### DATA EXTRACT
___
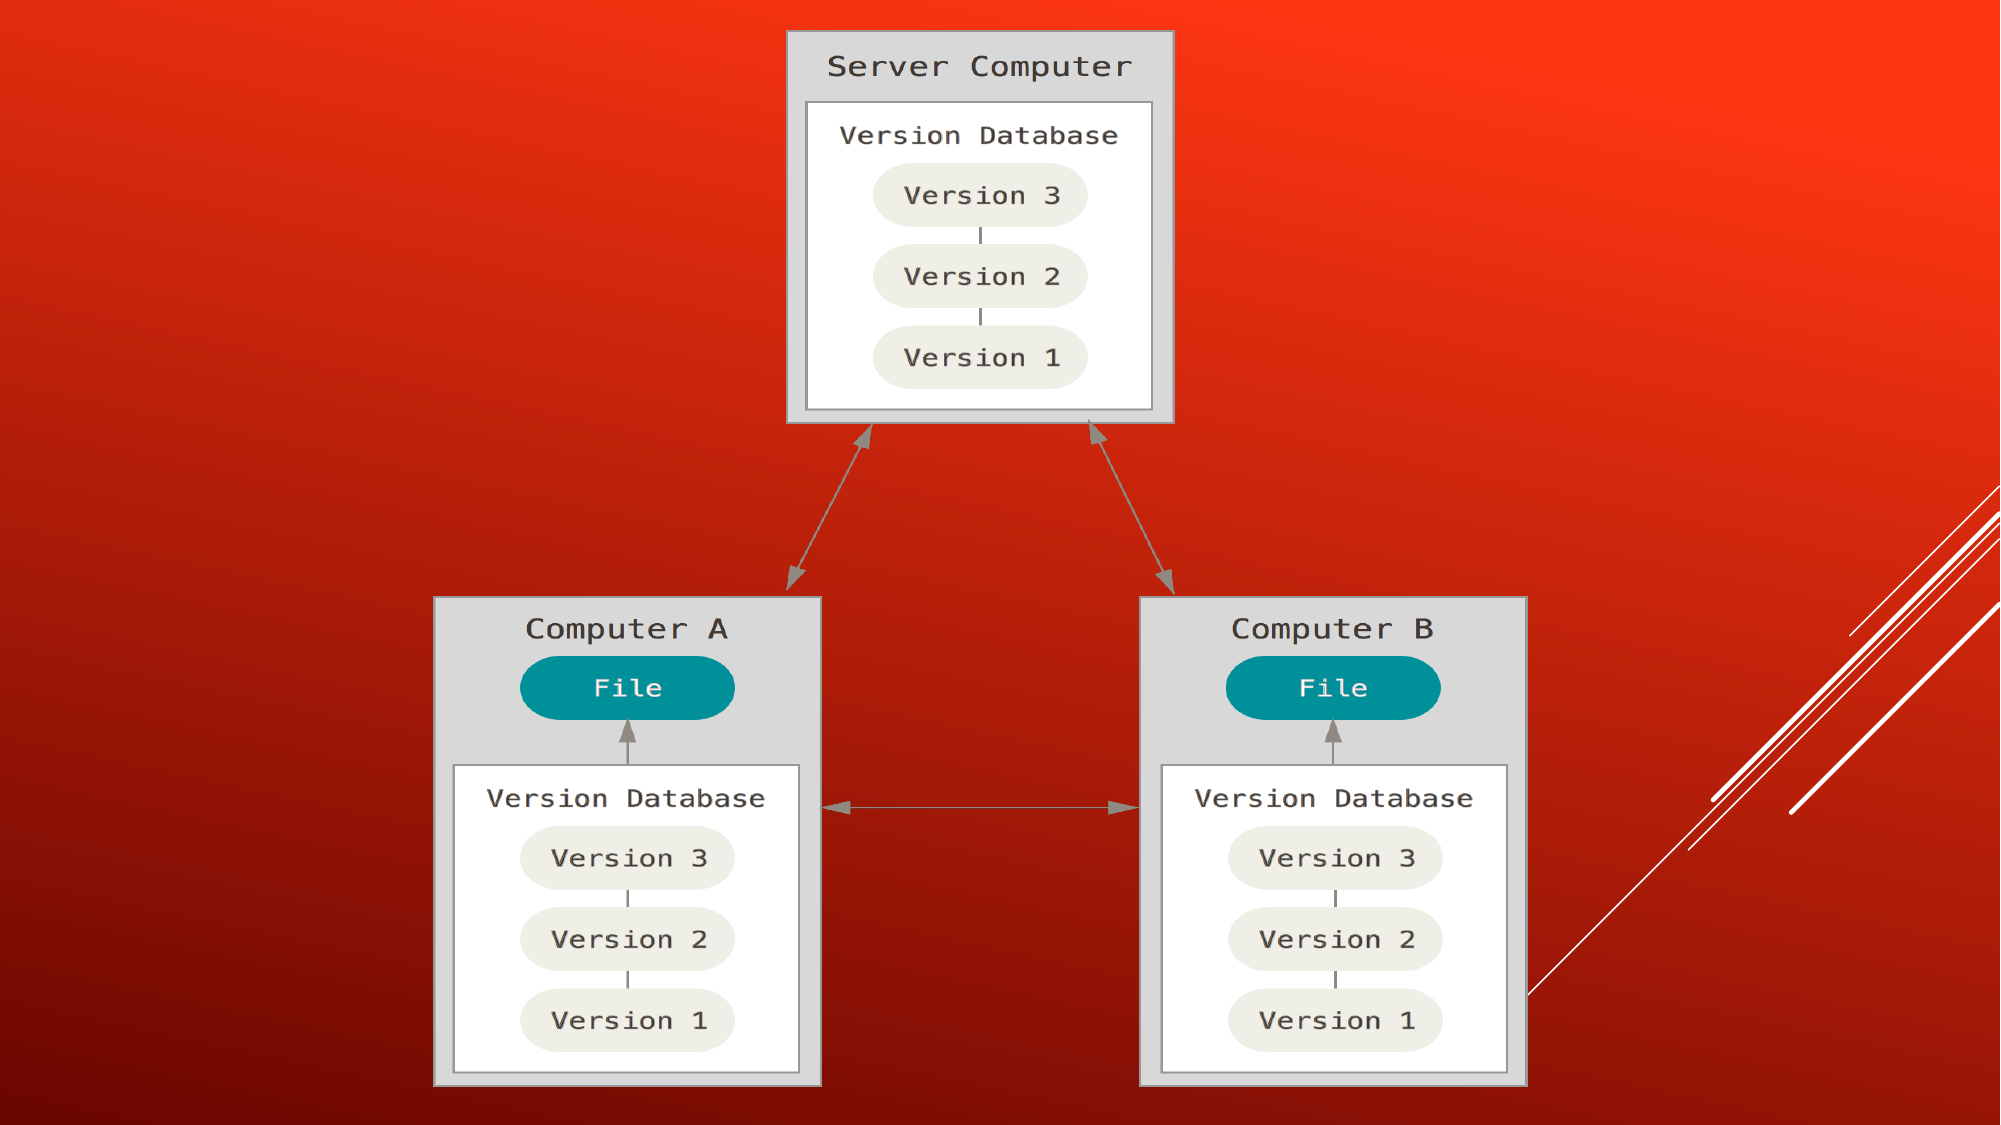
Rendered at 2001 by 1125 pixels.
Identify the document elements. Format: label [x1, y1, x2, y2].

list [411, 14, 1549, 1104]
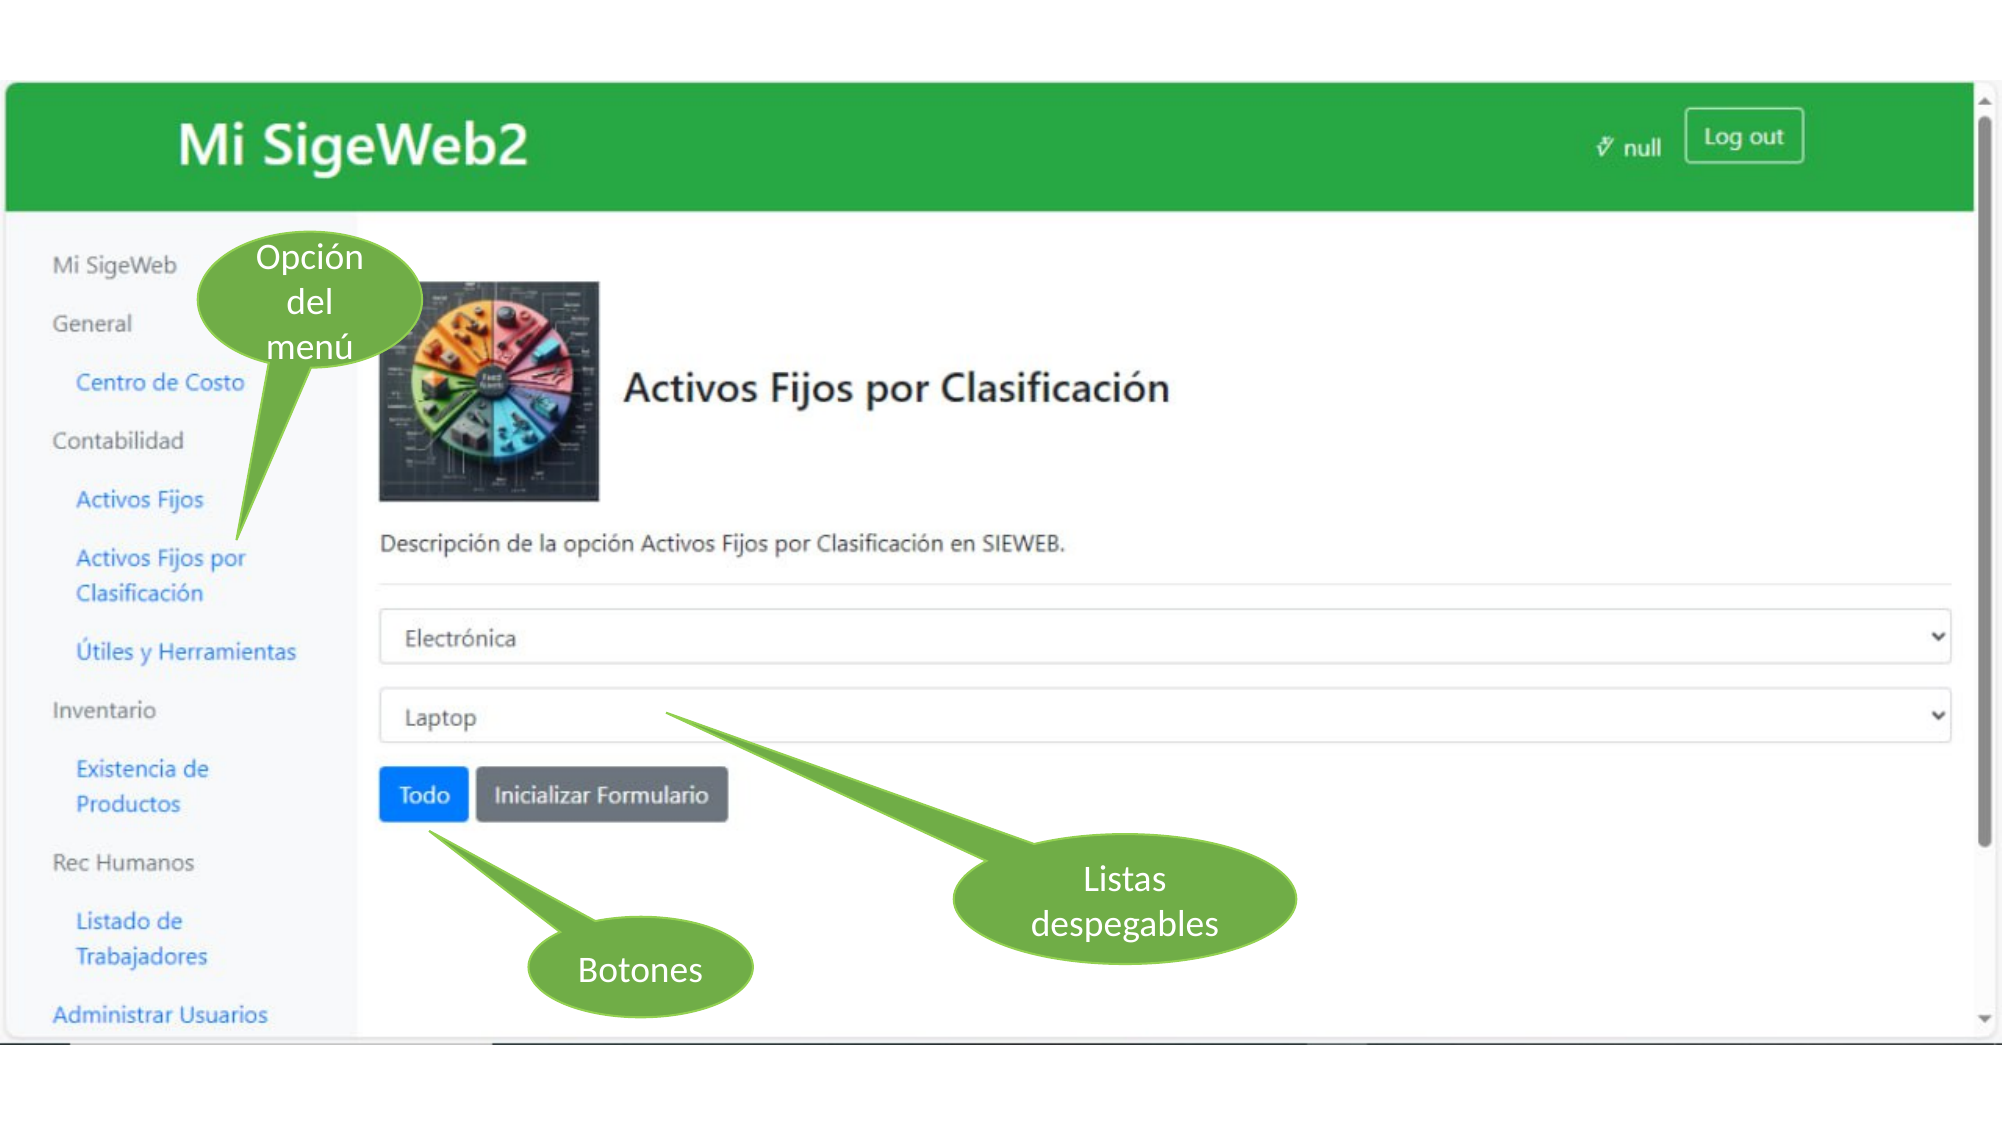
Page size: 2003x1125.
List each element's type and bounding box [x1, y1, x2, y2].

picture [0, 80, 2002, 1045]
___
### WORK TO COMPLETE
Copy each line of the material above exactly, but not the images.

### YOUR RESPONSE
Rendered at 2001 by 1125 pixels.
Identify the document elements. Format: label [x1, y1, x2, y2].

list [411, 14, 1549, 1104]
Page size: 2003x1125.
List each element's type and bounding box [x1, y1, x2, y2].

picture [0, 80, 2002, 1045]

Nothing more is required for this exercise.